Glad the septic is not an issue. And yes, probably best to leave them attatched for a little while. What is the rootstock, anyhow? I think it would be a blast, space and time permitting, to bud one variety to the rootstock this summer or next, depending on size, and another variety on top of the first, and so on. (And then if each stage were allowed to produce three scaffold branches you could even graft two other varieties on two of them. Wheee!)

:-) M

RE: A found "remote" rootsuckers...

Rootstock is a mystery, but I suspect M.7 based on vigor, suckering habit, and the timeframe when the original crabapple was planted, circa 1980.
That tree is a frankentree now with 4 different varieties grafted.

Could be Frankentree Jr. or an entire tree of our favorite apple that comes from that original tree in 2 years.

Totally up in the air, but it will be something productive, I just dont know what.

RE: A found "remote" rootsuckers...

Well, I think it has to be whatever rootstock the tree itself is on, but it won't be any of the varieties on Frank Sr.- it'll just be M-7 or whatever. The attached link has some of Garden Web's best minds on this particular subject. In any event, it looks like opportunity to me ...


Here is a link that might be useful: GW discussion of apple rootstock fruit characteristics

RE: A found "remote" rootsuckers...

Sorry for the confusion.
I understand the role of the rootstock.
To clarify, I would grow the rootstock up and then might graft our favorite variety to it, getting a whole tree out of that variety.
Im certainly not going to wait for the rootstock to fruit to figure out what it is. I'll probably graft onto it spring 2015.

Nice reference though!
USDA database is an awesome reference!
Thanks Mark!

RE: A found "remote" rootsuckers...

Ah, right, my bad. I misread your post.

RE: A found "remote" rootsuckers...

I would keep it connected, it will have a ton of vigor and you will get a mature tree much sooner in the new spot. The only downside of connection is a root disease will kill both trees. I have grafted to suckers like this before, on plums.
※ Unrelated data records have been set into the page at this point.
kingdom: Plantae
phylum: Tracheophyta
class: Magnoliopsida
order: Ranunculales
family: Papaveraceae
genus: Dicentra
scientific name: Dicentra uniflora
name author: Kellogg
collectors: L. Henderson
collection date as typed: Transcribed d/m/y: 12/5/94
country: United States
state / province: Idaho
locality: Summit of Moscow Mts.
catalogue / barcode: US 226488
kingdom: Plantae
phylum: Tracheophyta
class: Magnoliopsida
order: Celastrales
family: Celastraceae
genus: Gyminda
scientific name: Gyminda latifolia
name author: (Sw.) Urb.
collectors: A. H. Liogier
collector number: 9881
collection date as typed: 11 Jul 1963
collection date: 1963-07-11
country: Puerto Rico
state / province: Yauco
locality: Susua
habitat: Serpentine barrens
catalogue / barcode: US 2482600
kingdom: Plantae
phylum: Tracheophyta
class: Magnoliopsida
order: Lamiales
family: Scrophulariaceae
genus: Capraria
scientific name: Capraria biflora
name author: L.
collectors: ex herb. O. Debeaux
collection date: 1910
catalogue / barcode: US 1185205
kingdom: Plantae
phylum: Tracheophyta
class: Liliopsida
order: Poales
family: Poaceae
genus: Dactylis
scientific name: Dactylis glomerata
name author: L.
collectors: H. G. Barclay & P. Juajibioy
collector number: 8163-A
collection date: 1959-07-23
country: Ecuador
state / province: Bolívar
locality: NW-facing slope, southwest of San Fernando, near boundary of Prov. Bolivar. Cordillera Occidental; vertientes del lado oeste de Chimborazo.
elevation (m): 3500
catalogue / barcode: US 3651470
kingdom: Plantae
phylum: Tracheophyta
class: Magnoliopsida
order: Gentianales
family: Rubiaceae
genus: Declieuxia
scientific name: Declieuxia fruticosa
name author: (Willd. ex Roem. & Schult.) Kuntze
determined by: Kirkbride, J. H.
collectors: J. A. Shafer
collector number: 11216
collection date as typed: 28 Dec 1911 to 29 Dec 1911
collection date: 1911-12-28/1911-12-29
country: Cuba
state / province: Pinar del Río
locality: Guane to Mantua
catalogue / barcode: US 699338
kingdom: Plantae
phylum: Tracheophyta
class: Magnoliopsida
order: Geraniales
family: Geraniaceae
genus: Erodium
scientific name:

RE: A found "remote" rootsuckers...

Scott, I think with the root systems so spread out, if I were to disconnect it, I think over a short period of time they would become intertwined again anyway. I'll keep it connected and watch for diseases.

Does anyone have experience with M.7 and its diameter or radius as a mature tree?
I cant really use my existing crab tree as an example because the growth on it was vigorous but weeping.